Ignoring the images, restate the records below word for word.

%%

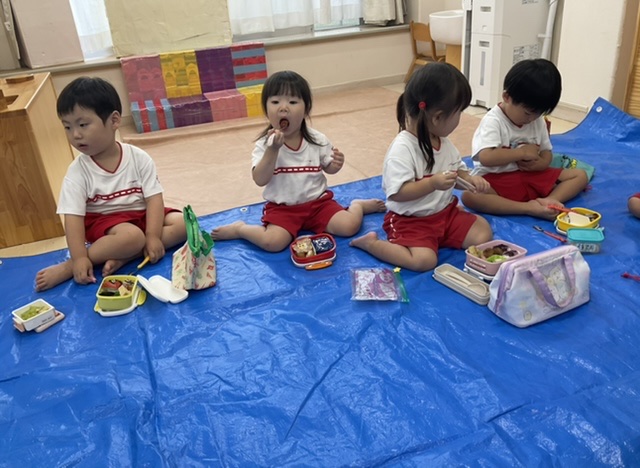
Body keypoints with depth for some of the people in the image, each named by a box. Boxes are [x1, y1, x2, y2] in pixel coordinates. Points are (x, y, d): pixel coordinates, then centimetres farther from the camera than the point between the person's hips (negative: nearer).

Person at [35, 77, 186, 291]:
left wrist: (153, 236, -23)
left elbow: (154, 197, -12)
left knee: (183, 223, -19)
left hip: (141, 215, 4)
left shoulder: (139, 158, -9)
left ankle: (120, 257, -24)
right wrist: (79, 258, -26)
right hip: (105, 222, -3)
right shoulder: (77, 172, -11)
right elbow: (73, 216, -15)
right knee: (132, 237, -34)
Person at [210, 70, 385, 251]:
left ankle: (357, 205, 18)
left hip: (317, 202, 2)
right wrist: (273, 149, -31)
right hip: (282, 208, -1)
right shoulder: (265, 144, -10)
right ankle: (239, 229, 3)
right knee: (273, 243, -27)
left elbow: (327, 168, 9)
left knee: (349, 226, -17)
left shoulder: (317, 139, -5)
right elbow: (260, 180, -20)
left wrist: (336, 165, -15)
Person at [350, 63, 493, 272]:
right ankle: (370, 243, -6)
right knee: (424, 260, -27)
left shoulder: (443, 141, 3)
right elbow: (397, 193, -28)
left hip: (445, 211, 8)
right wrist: (432, 183, -34)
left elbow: (457, 169, 18)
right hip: (411, 220, -8)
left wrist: (469, 179, -3)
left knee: (483, 234, -2)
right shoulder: (402, 148, -24)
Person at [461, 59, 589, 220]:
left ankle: (548, 201, -26)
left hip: (530, 175, 7)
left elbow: (546, 152, 13)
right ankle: (530, 208, -36)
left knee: (580, 175, 0)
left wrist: (541, 163, -12)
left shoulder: (538, 121, 8)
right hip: (496, 179, -7)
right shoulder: (493, 121, -14)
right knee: (470, 196, -38)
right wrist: (522, 152, -17)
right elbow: (486, 157, -27)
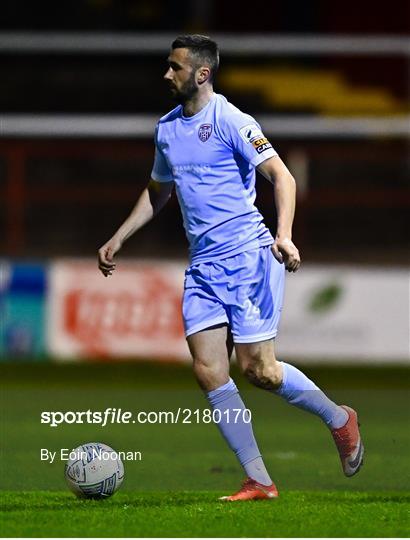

%%

● **PROBLEM SOLUTION**
Body keypoints with depth for some of the people in the image, each named by a box. Boxes are [x1, y1, x2, y2] in pixel coordinates. Points are (x, y, d): pixel coordinates, then centimetres farther from the camera than the point between the person's hips (negative: nearer).

Person at [35, 77, 186, 291]:
left wrist: (153, 236, -23)
left elbow: (154, 197, -12)
left knee: (183, 223, -19)
left hip: (141, 215, 4)
left shoulder: (139, 158, -9)
left ankle: (120, 257, -24)
right wrist: (79, 258, -26)
right hip: (105, 222, -3)
right shoulder: (77, 172, -11)
right elbow: (73, 216, -15)
right knee: (132, 237, -34)
Person at [210, 70, 385, 251]:
left ankle: (357, 205, 18)
left hip: (317, 202, 2)
right wrist: (273, 149, -31)
right hip: (282, 208, -1)
right shoulder: (265, 144, -10)
right ankle: (239, 229, 3)
right knee: (273, 243, -27)
left elbow: (327, 168, 9)
left knee: (349, 226, -17)
left shoulder: (317, 139, -5)
right elbow: (260, 180, -20)
left wrist: (336, 165, -15)
Person at [350, 63, 493, 272]:
right ankle: (370, 243, -6)
right knee: (424, 260, -27)
left shoulder: (443, 141, 3)
right elbow: (397, 193, -28)
left hip: (445, 211, 8)
right wrist: (432, 183, -34)
left elbow: (457, 169, 18)
right hip: (411, 220, -8)
left wrist: (469, 179, -3)
left knee: (483, 234, -2)
right shoulder: (402, 148, -24)
Person at [461, 59, 589, 220]:
left ankle: (548, 201, -26)
left hip: (530, 175, 7)
left elbow: (546, 152, 13)
right ankle: (530, 208, -36)
left knee: (580, 175, 0)
left wrist: (541, 163, -12)
left shoulder: (538, 121, 8)
right hip: (496, 179, -7)
right shoulder: (493, 121, -14)
right knee: (470, 196, -38)
right wrist: (522, 152, -17)
right elbow: (486, 157, -27)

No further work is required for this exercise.